Check out this guy that came out of the hills and joined us on the edge of our jobsite today.

View attachment ImageUploadedByHome Repair1417061235.690260.jpg

View attachment ImageUploadedByHome Repair1417061244.162016.jpg


And this random picture of my new born daughter acting like a zombie.

View attachment ImageUploadedByHome Repair1417061286.822409.jpg


----------



## havasu (Nov 27, 2014)

She looks like she is dancing to Michael Jackson's Thriller!

It sure looks like a golf course. Is this what you told your wife you were working on?


----------



## Chris (Nov 27, 2014)

It is in a golf course community. A road and a bunch of utilities got washed away in a flood.

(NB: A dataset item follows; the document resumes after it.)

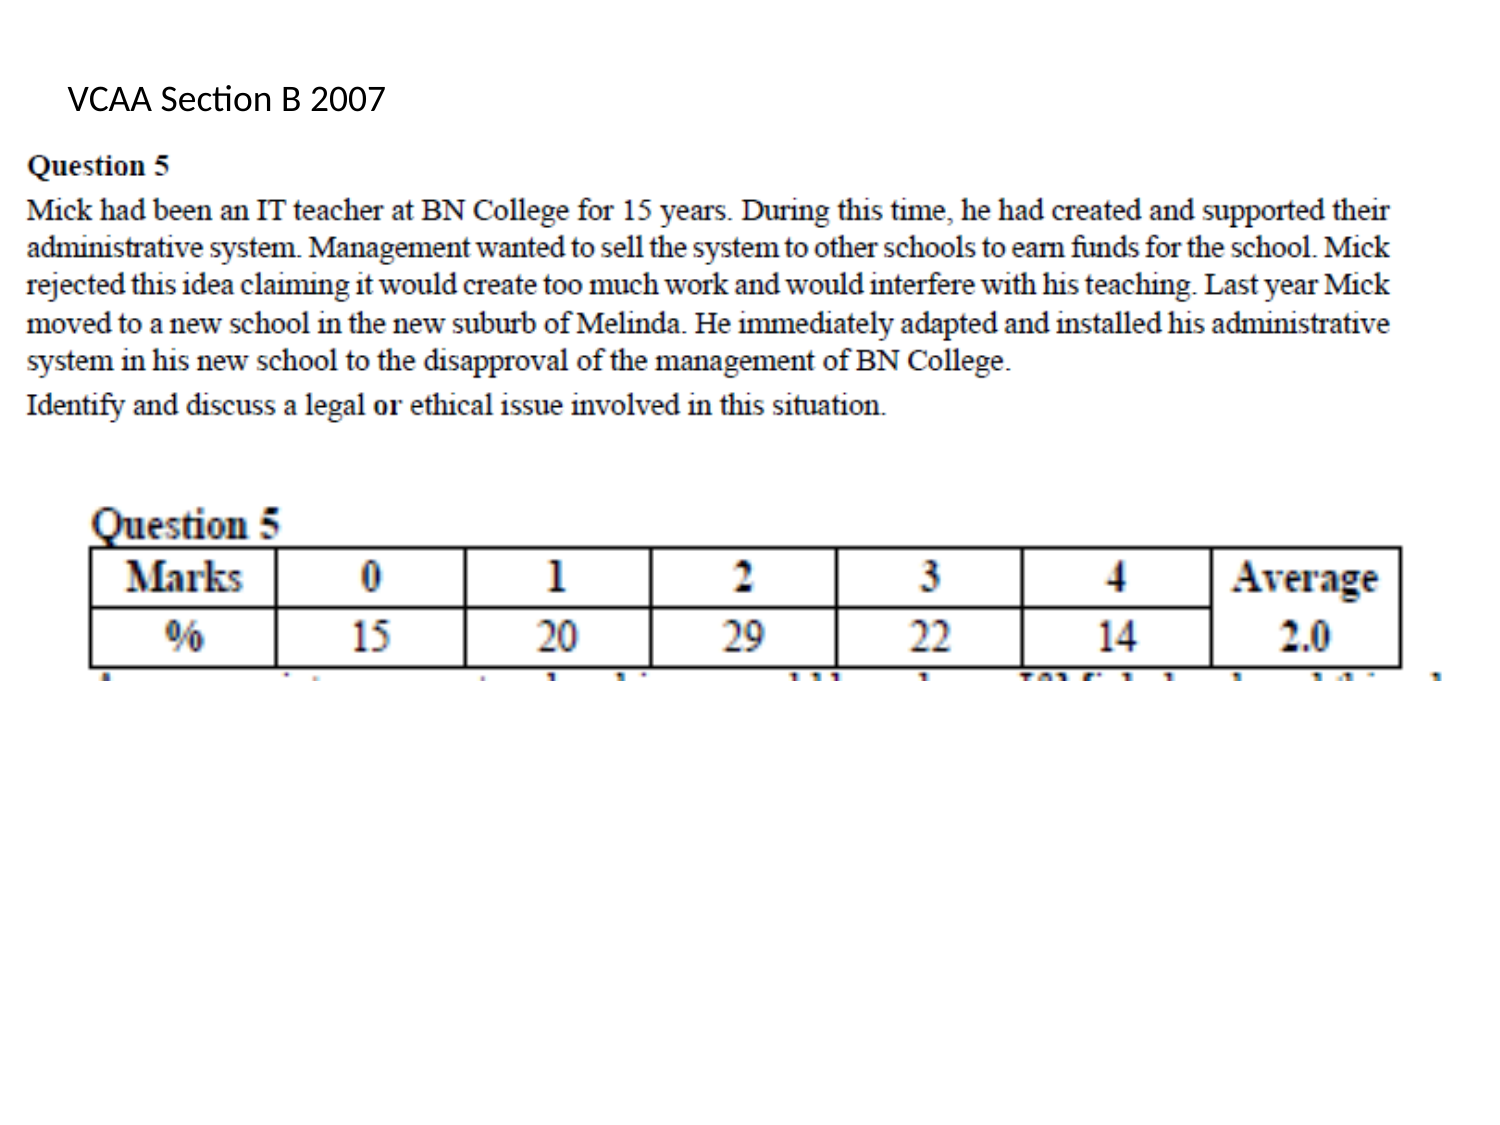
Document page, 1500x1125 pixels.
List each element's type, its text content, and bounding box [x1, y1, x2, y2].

text_box VCAA Section B 2007 [53, 66, 1093, 127]
picture [76, 491, 1449, 681]
picture [0, 136, 1416, 445]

View attachment ImageUploadedByHome Repair1417097414.634384.jpg


View attachment ImageUploadedByHome Repair1417097473.420597.jpg


View attachment ImageUploadedByHome Repair1417097511.711323.jpg


View attachment ImageUploadedByHome Repair1417097539.889157.jpg


View attachment ImageUploadedByHome Repair1417097554.786195.jpg


----------



## havasu (Nov 27, 2014)

Do you sub out the paving? Really nice work. Is that also in the same desert area from last week?


----------



## Chris (Nov 27, 2014)

Same desert and no we do our own paving. I used to sub it out but the work was poor and we got complaints. My guys do a better job than my subs did.


----------



## frodo (Nov 27, 2014)

wish your guys would come over here and teach this county road crew how to patch a road correctly
 they install more pot holes than they fix!!!


----------



## slownsteady (Nov 27, 2014)

Yeah, that's called 'job security'.


----------



## oldognewtrick (Nov 27, 2014)

slownsteady said:


> Yeah, that's called 'job security'.




Zactly what I was thinking.


----------



## frodo (Nov 27, 2014)

there is a stretch of I 55  thru Jackson.  they have put it in and tore it out for the past 20 years

guys have been hired and retired on that 1 mile stretch


----------



## Chris (Nov 27, 2014)

Could have something to do with the earth under it?


----------



## frodo (Nov 27, 2014)

yeah,,,its called yazoo clay  

i can jump up and down and you can feel it 10 ft away.

nasty stuff,  will fug a house up in a heart beat

where clay is,  you send pile ons   down to bedrock in the corners of the house
 roads are like old wash boards, 

i have used a ditch witch to cut a ditch,  and have it close up behind me
it looks like your machine is a zipper on a pair of pants


----------



## Chris (Nov 27, 2014)

They probably should have put in a few feet of base first although those roads would get pretty expensive but at least they would last.


----------